• _Aim of the exercise_
In the entries below, which lines run from the one with "FNF Touhou Mod" through the one with "kann.Außerdem wurde den"? Repeat exactly those, both included, and no pictures.

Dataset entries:
"""

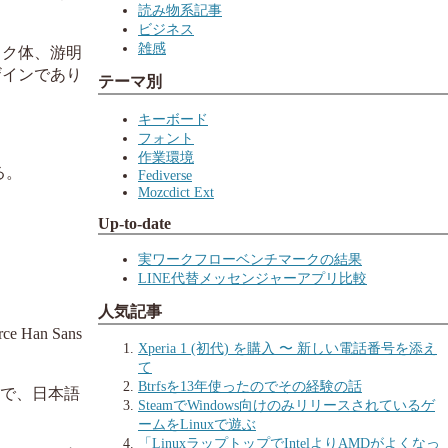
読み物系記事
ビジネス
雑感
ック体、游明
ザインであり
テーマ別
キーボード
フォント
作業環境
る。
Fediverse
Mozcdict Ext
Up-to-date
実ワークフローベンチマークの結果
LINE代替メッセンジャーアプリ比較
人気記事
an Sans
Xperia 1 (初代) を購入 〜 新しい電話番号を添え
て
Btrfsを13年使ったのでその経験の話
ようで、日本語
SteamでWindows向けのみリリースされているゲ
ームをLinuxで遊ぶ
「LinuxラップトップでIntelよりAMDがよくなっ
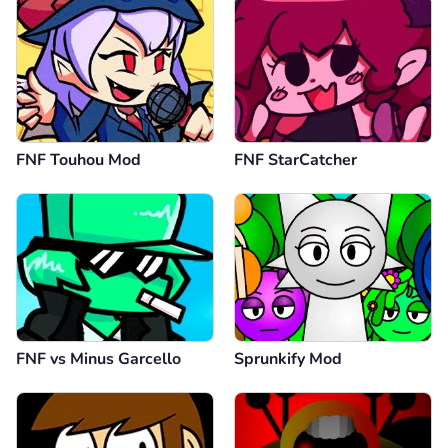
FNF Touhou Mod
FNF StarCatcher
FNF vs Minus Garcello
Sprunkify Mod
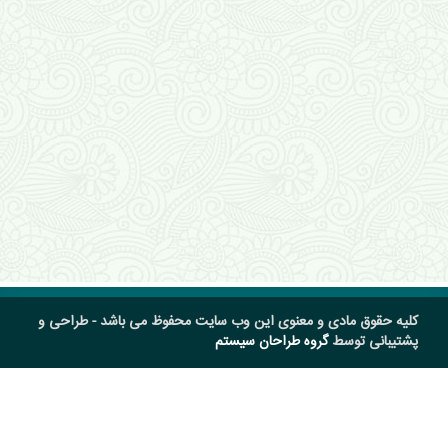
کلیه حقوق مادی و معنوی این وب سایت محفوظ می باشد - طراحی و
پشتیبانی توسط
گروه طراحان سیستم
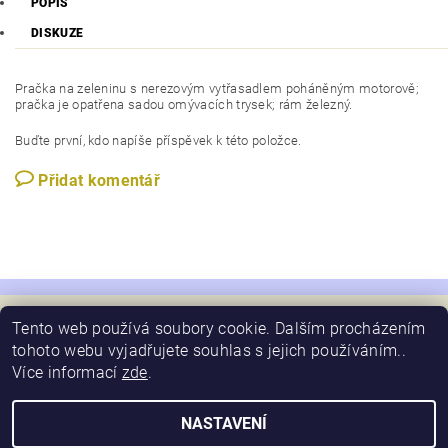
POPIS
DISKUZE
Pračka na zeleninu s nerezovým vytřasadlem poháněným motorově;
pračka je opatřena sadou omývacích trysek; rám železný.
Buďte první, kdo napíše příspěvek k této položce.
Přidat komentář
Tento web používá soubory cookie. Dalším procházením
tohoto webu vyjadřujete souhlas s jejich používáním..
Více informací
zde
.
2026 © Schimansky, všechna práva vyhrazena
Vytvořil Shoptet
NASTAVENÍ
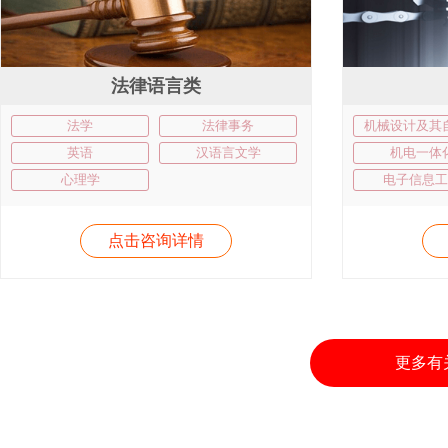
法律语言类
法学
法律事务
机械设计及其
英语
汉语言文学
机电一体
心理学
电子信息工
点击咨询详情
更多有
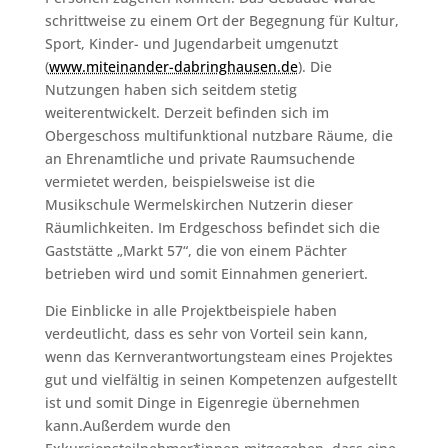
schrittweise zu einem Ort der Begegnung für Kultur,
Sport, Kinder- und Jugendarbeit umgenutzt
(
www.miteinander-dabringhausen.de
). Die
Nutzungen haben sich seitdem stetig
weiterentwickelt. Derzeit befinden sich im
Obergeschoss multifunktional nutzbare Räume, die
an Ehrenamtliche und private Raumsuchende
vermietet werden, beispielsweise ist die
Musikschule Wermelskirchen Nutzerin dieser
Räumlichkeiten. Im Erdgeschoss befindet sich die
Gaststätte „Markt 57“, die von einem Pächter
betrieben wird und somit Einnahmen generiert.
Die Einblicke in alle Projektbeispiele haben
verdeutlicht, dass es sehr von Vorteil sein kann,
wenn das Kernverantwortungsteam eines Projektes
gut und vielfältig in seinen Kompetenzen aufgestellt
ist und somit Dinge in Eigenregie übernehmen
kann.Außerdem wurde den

"""
"""

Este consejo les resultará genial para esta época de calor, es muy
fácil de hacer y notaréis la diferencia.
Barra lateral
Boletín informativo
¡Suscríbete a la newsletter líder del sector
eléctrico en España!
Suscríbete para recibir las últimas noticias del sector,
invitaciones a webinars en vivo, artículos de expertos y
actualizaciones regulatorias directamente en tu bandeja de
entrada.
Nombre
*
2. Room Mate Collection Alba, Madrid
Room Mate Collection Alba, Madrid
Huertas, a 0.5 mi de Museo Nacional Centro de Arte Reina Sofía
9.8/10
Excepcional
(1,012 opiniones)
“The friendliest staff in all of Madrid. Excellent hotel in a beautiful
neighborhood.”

"""
"""

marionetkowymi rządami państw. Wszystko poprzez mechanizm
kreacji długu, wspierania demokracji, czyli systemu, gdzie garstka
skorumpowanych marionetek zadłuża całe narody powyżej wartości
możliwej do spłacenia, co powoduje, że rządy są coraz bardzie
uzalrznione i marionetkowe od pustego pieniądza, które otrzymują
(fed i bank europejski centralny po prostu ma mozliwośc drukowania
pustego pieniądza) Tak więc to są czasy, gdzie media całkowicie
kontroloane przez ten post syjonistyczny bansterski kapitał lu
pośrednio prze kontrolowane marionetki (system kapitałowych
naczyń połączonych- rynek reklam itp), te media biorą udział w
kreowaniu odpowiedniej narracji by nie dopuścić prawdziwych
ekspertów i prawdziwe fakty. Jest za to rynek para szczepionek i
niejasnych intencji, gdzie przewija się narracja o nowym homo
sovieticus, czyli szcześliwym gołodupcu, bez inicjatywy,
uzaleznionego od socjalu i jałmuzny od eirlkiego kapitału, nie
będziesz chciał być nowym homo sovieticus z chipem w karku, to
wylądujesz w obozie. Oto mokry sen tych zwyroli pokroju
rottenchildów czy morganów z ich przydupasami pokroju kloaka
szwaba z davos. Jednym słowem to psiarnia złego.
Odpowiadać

"""

• _Solution for this exercise_
FNF Touhou Mod
FNF StarCatcher
FNF vs Minus Garcello
Sprunkify Mod
کلیه حقوق مادی و معنوی این وب سایت محفوظ می باشد - طراحی و
پشتیبانی توسط
گروه طراحان سیستم
POPIS
DISKUZE
Pračka na zeleninu s nerezovým vytřasadlem poháněným motorově;
pračka je opatřena sadou omývacích trysek; rám železný.
Buďte první, kdo napíše příspěvek k této položce.
Přidat komentář
Tento web používá soubory cookie. Dalším procházením
tohoto webu vyjadřujete souhlas s jejich používáním..
Více informací
zde
.
2026 © Schimansky, všechna práva vyhrazena
Vytvořil Shoptet
NASTAVENÍ
法律语言类
法学
法律事务
机械设计及其
英语
汉语言文学
机电一体
心理学
电子信息工
点击咨询详情
更多有
schrittweise zu einem Ort der Begegnung für Kultur,
Sport, Kinder- und Jugendarbeit umgenutzt
(
www.miteinander-dabringhausen.de
). Die
Nutzungen haben sich seitdem stetig
weiterentwickelt. Derzeit befinden sich im
Obergeschoss multifunktional nutzbare Räume, die
an Ehrenamtliche und private Raumsuchende
vermietet werden, beispielsweise ist die
Musikschule Wermelskirchen Nutzerin dieser
Räumlichkeiten. Im Erdgeschoss befindet sich die
Gaststätte „Markt 57“, die von einem Pächter
betrieben wird und somit Einnahmen generiert.
Die Einblicke in alle Projektbeispiele haben
verdeutlicht, dass es sehr von Vorteil sein kann,
wenn das Kernverantwortungsteam eines Projektes
gut und vielfältig in seinen Kompetenzen aufgestellt
ist und somit Dinge in Eigenregie übernehmen
kann.Außerdem wurde den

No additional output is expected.